As regularization increases, training MSE typically rises, but test MSE can improve as the model learns to capture more general patterns rather than noise. When regularization becomes too strong, the model is too inhibited to fit the training data well, and both train and test MSE rise due to underfitting.
Observations
- As degree increases, OLS tends to overfit (wiggly curve, large coefficients, worse test error).
- Ridge typically shrinks coefficients smoothly, reducing variance and improving test error for a wide range of $\lambda$.
- Lasso can drive some coefficients to exactly 0, acting like a form of feature selection.
- The GD methods blow up if the regularization ($\lambda$) or the learning rate ($\eta$) is set too high.
- For the sine function on high-degree polynomials, the models generally prefer odd-degree terms, mimicking its infinite series expansion.

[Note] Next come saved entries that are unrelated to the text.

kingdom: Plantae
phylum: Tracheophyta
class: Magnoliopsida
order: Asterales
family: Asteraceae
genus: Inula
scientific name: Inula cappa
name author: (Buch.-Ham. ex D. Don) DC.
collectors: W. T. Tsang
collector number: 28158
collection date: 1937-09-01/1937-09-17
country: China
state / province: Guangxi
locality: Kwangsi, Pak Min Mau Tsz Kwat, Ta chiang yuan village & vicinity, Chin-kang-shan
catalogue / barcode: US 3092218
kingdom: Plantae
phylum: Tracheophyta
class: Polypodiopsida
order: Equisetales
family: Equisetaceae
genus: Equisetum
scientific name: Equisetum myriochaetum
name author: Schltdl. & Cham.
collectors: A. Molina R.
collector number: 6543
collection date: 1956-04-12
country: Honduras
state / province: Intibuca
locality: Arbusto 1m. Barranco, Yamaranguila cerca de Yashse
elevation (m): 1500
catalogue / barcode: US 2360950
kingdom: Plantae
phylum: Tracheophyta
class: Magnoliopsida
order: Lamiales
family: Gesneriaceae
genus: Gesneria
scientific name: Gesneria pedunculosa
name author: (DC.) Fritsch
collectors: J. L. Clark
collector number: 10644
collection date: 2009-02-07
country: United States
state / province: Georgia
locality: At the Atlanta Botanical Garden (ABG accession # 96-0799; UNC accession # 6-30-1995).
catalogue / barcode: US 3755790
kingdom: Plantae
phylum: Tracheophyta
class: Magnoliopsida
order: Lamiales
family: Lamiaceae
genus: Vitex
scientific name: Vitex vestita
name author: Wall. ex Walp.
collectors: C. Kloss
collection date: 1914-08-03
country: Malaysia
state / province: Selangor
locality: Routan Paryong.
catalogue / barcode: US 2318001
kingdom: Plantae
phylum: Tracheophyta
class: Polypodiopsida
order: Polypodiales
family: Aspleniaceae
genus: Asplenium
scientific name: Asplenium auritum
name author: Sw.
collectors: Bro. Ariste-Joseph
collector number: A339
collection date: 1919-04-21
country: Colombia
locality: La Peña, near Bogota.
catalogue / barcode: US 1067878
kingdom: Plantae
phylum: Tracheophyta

Learning rate and regularization boundaries
Both L2 penalty and weight decay depend on $\lambda$ or $\eta$ being within certain bounds for the gradient descent to converge properly.
- L2 minimizes $J(w) = \mathrm{MSE}(w) + \lambda \|w\|_2^2$. Its gradient is $\nabla J(w) = \nabla \mathrm{MSE}(w) + 2\lambda w$. When updating $$w_{t+1} = w_t - \eta \nabla J(w_t) = w_t - \eta (\nabla \mathrm{MSE}(w_t) + 2\lambda w_t),$$ if $\lambda$ or $\eta$ is too large, the term dominates the update and the training behaves more like $w_{t+1} \approx w_t - 2\eta \lambda w_t$ or $w_{t+1} \approx (1 - 2\eta \lambda) w_t$.
- If $2\eta \lambda > 1$, the sign flips on each step.
- If $1 < 2\eta \lambda < 2$, it will still converge, but will oscillate back and forth while doing so, causing slower convergence and potential instability in loss.
- If $2\eta \lambda > 2$, this continuous overshooting will diverge rapidly.
- Weight decay behaves similarly. It uses the decoupled update rule $w_{t+1} = (1 - 2\eta \lambda) w_t - \eta \nabla \mathrm{MSE}(w_t)$ (intercept unpenalized). When $\lambda$ or $\eta$ is too large, we fall into the same $w_{t+1} \approx (1 - 2\eta \lambda) w_t$ behavior.
- Note: The 2 is not significant and can be removed from L2 as well by redefining the regularization term as $\frac{\lambda}{2} \|w\|_2^2$.